The Lebanese complex is a condition well alive in Lebanon. This complex very much does exist. It lives amongst us. A part of us. It infiltrates our day-to-day lives. What is this complex? For starters, it is the stern belief that we have inherited a utopian country. That for some preordained reason, Lebanon was hand picked by the holy powers above to forever serve as the center of the universe.
While Lebanon’s geology is unmatched, it takes more than just mountains and sea to make a country great. It takes people. People are to a country as values are to a human being. You can be the most beautiful person to walk the face of this earth, but if on the inside you’re a piece of shit, none of that really matters.
What is so complex about us Lebanese is that in the self-proclaimed land of co-existence, we are very much divided. That’s not to say that populations world over don’t differ on certain issues, taking America in its present state as an example. The problem with Lebanon is our inability to apply our own beliefs at the most fundamental level.
Corruption thrives in corrupt environments. Lebanon’s history is marred with crooked, greedy politicians. But can you expect politicians to hold themselves accountable, when the people don’t hold themselves accountable?

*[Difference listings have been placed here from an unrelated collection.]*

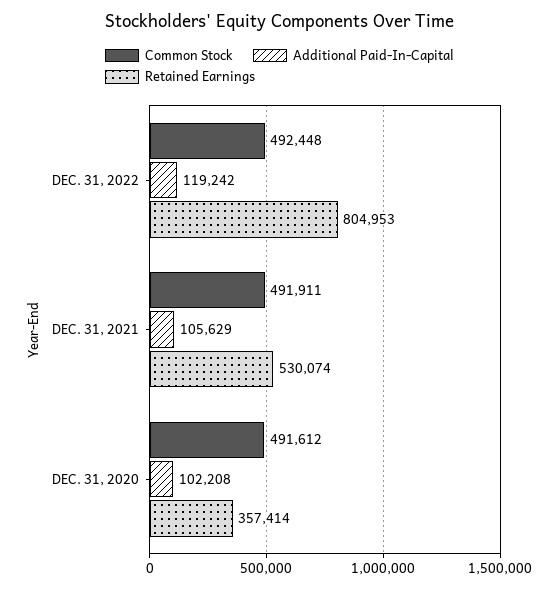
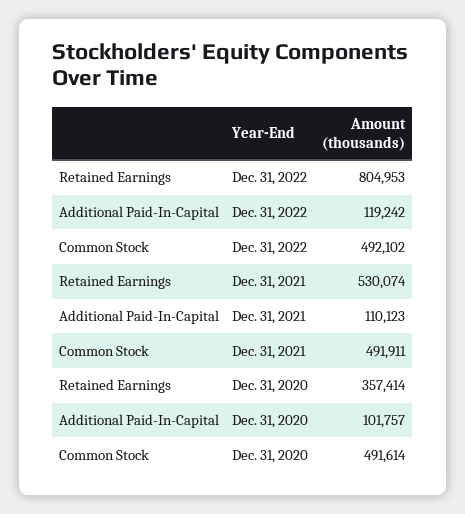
  {
    "Common Stock": {
-     "DEC. 31, 2022": 492448,
+     "DEC. 31, 2022": 492102,
      "DEC. 31, 2021": 491911,
-     "DEC. 31, 2020": 491612
+     "DEC. 31, 2020": 491614
    },
    "Additional Paid-In-Capital": {
      "DEC. 31, 2022": 119242,
-     "DEC. 31, 2021": 105629,
+     "DEC. 31, 2021": 110123,
-     "DEC. 31, 2020": 102208
+     "DEC. 31, 2020": 101757
    },
    "Retained Earnings": {
      "DEC. 31, 2022": 804953,
      "DEC. 31, 2021": 530074,
      "DEC. 31, 2020": 357414
    }
  }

This is the complex at its purest form. Whether it’s hypocrisy or indecisiveness, who knows and who cares? It exists, which is why addressing it is crucial. Before we talk about politicians and all the failed governments, we have to talk about we, the people.
We complain about a garbage crisis, but religiously litter the streets. We complain about corruption, but are all guilty of partaking in wasta. We curse the banks’ greediness, but eagerly gobbled up their interest rates. We actively voice our support for black lives, but continue to water the shrub of racism that grows in our own backyard.

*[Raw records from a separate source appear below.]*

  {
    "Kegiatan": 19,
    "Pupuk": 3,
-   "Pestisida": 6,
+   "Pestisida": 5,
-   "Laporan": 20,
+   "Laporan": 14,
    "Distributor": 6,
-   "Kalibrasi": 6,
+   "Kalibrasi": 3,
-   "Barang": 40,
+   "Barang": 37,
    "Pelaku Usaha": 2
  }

We are George Orwell’s most peculiar animal farm, rebellious people who betray themselves to occasionally partake in the spoils of the corrupt they are rebelling against. It’s these two sides of the same coin that baffle people observing Lebanon from afar. How can people so hell-bent on resurrection be so nonchalant about achieving it? Is it because we’ve been spoiled to think we are the center of the universe? That we are the Middle East’s Shangri-La? The point at which Western and Eastern ideologies meet?
We definitely can be. We have all the makings of a modern, democratic, open-minded country and people. At the same time, we have all the makings of the opposite. Before we achieve any sort of progress, we must absolve ourselves from the pretentious nature that has dug us this deep. Lebanon’s problems aren’t just issues of government. It’s a collective of issues which start at the root of society, and to solely blame our demise on the government would be to neglect the problem altogether. We have a problem. The problem is we.

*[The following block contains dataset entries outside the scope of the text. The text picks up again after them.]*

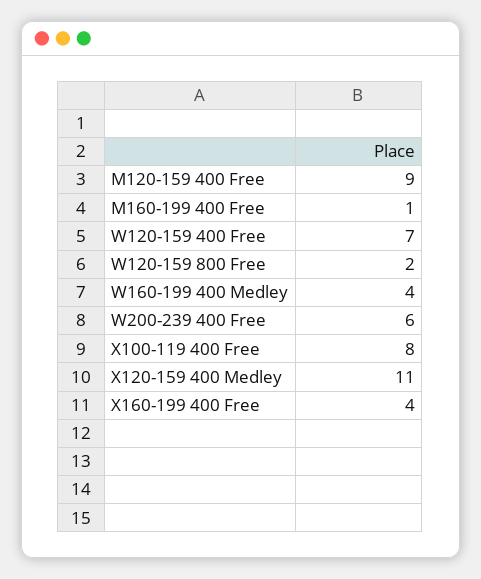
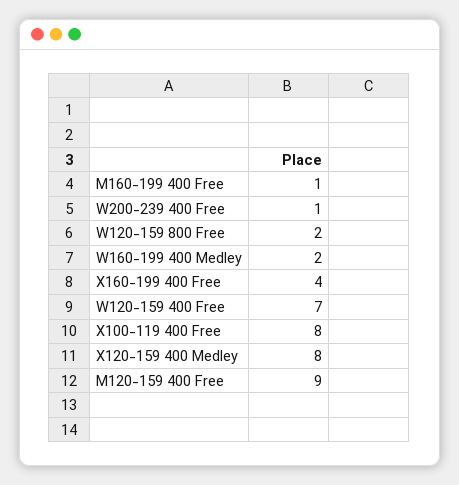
  {
    "M120-159 400 Free": 9,
    "M160-199 400 Free": 1,
    "W120-159 400 Free": 7,
    "W120-159 800 Free": 2,
-   "W160-199 400 Medley": 4,
+   "W160-199 400 Medley": 2,
-   "W200-239 400 Free": 6,
+   "W200-239 400 Free": 1,
    "X100-119 400 Free": 8,
-   "X120-159 400 Medley": 11,
+   "X120-159 400 Medley": 8,
    "X160-199 400 Free": 4
  }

The mantra of “Make Lebanon Paris Again” has to be flushed away with the rest of the failed mantras of our past. Lebanon isn’t Paris, mostly because today Paris isn’t Paris.
The world is changing in front of your very eyes. Countries are re-organizing, reshuffling. Changes are being made.
History’s greatest Phoenix must again rise from the ashes, and reinvent itself once more. Not as a better version of its old self, but rather as a new version altogether. When it rises, it must be rid of the familiar dystopia, let go of all past mantras and ideologues, and stay true to one thing only:Who we are as a country is a reflection of who we are as individuals.